** WHAT YOU NEED TO DO **
1. Answer these questions using the article on Oscar diversity:
(a) In which two years were there no acting nominees of color?
(b) How many performers of color were nominated across all four acting categories in 2020?
(c) How many films in the 2020 Best Documentary Feature category were told in a language other than English?
2. Continue the article on Oscar diversity from its last sentence onward.

[PASSAGE TO READ — start]

How the Oscars industrial complex makes the Oscars less diverse

How the Oscars industrial complex makes the Oscars less diverse

Lupita Nyong’o, Song Kang-ho, and Jennifer Lopez all seemed like they might be Oscar nominees. Then none of them were. | Universal/Neon/STX

The long and torturous awards season creates an unnecessarily limited vision of what an Oscar movie is.

The 2020 Oscar nominations felt, to many, like the return of a trend the awards were supposed to have moved past: a non-diverse slate of nominees.

In the wake of two straight years without any acting nominees of color (in 2015 and 2016), the Academy of Motion Picture Arts and Sciences (which oversees the Oscars) made structural changes to its membership, inviting in thousands of new, younger voters who were notably more diverse than the traditionally older, whiter, maler Oscar voting body.

The Academy remains very old and white and male, but those changes did result in three straight years when the nominations slate was notably more diverse than it had ever been. More people of color were nominated for and won acting Oscars. Women and people of color were nominated in the directing category more frequently (though still all too rarely). The first woman ever was nominated in the Cinematography category.

The 2020 nominations seem to have brought that progress to a screeching halt. Only one performer of color was nominated across all four acting categories. The directing lineup features no women, despite numerous acclaimed films (and one Best Picture nominee — Greta Gerwig’s Little Women) having been directed by women.

It’s entirely possible that the 2020 Oscars will prove to be a notable blip. Many of the year’s less prominent categories are encouragingly more diverse than they’ve been in the past. (The Best Documentary Feature category, for instance, contains four films told in a language other than English and four films with women directors or co-directors.)

[PASSAGE TO READ — finish]
[SUPPLIED INFORMATION — start]

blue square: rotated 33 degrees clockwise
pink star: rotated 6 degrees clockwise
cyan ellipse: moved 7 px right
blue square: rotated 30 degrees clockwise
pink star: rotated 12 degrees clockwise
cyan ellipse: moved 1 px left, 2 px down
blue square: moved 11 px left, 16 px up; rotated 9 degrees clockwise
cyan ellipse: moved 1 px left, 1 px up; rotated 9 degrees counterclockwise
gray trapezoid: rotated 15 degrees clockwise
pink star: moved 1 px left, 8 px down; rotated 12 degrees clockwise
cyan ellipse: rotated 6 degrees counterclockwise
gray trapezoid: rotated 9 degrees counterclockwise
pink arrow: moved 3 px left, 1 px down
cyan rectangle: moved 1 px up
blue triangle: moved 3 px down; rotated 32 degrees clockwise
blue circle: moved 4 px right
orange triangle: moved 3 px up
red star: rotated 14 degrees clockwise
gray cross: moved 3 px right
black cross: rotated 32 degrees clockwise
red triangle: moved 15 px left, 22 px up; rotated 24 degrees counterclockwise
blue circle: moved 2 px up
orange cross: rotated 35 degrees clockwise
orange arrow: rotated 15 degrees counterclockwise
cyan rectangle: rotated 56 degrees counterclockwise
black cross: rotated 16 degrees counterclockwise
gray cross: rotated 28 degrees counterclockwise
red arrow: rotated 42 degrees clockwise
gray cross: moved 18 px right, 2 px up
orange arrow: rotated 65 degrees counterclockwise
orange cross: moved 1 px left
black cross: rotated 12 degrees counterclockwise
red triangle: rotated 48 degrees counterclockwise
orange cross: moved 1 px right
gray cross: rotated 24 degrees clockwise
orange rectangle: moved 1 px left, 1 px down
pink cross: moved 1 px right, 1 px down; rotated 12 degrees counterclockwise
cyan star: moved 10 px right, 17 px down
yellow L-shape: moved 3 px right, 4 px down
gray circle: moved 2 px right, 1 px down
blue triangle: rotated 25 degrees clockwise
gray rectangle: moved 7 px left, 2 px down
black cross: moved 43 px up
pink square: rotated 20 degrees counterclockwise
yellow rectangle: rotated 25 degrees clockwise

[SUPPLIED INFORMATION — finish]

** RESULTS OF THE EXERCISE **
1.
(a) 2015 and 2016
(b) One
(c) Four

2.
But the story of the 2020 Oscars also involves numerous diverse contenders being pushed aside in favor of cis, straight white men (or white women in the case of the acting categories). While many of the nominees are highly deserving by any measure, the picture they paint in aggregate elicits a depressing feeling of a major setback.

Naturally, this problem has led to pushback against the Academy. But the Academy isn’t the only force affecting Oscar outcomes. Yes, the Academy is the only body that actually votes on who is nominated, but by the time that voting occurs, many, many other groups have weighed in, and they’ve often indirectly winnowed the list down from lots of contenders to a handful. And throughout that process, more diverse contenders are often shunted aside.

Let’s take a look at how this happens with three performers from 2019 films who could have been nominated for the 2020 Oscars but were not, to see how diversity is too often stamped out at every step of the nominations process.

1) Lupita N’yongo, for Us

Lupita Nyong’o in Us.Claudette Barius/Universal Pictures
Lupita Nyong’o played two different characters in Us, the sort of technical feat that often leads to an Oscar nomination.

In theory, every single movie that receives at least a week’s release in a theater in both New York and Los Angeles, and doesn’t debut on television, is eligible for an Academy Award. But, as even the most casual observers will know, it’s not remotely true that every movie released in a given year is considered for an Academy Award. Oscar voters don’t have time to watch every movie released in a given year, because nobody does. So cuts have to be made, and priorities of which movies to watch have to be set.

The most obvious cuts are ones nobody might disagree with — movies with terrible reviews or movies that outright bombed at the box office rarely manage a run at Oscar glory. Beyond that, it’s rare for solidly reviewed movies without raves, or movies that made decent money but didn’t become massive hits, to be nominated, especially if they’re in genres the Oscars rarely reward (comedy, horror, superhero films, etc.).

Once you factor out all of those films, you’ll end up with a list of between 30 and 50 titles, depending on how good mainstream movies were in any given year. And with only five to 10 Best Picture nominees, that field has to be narrowed somehow. Every year, beginning with the three major film festivals that happen in September — Venice, Telluride, and Toronto — any movie or performer who could have a reasonable chance at an Oscar is ruthlessly scrutinized by an entire industry built up around the Oscars.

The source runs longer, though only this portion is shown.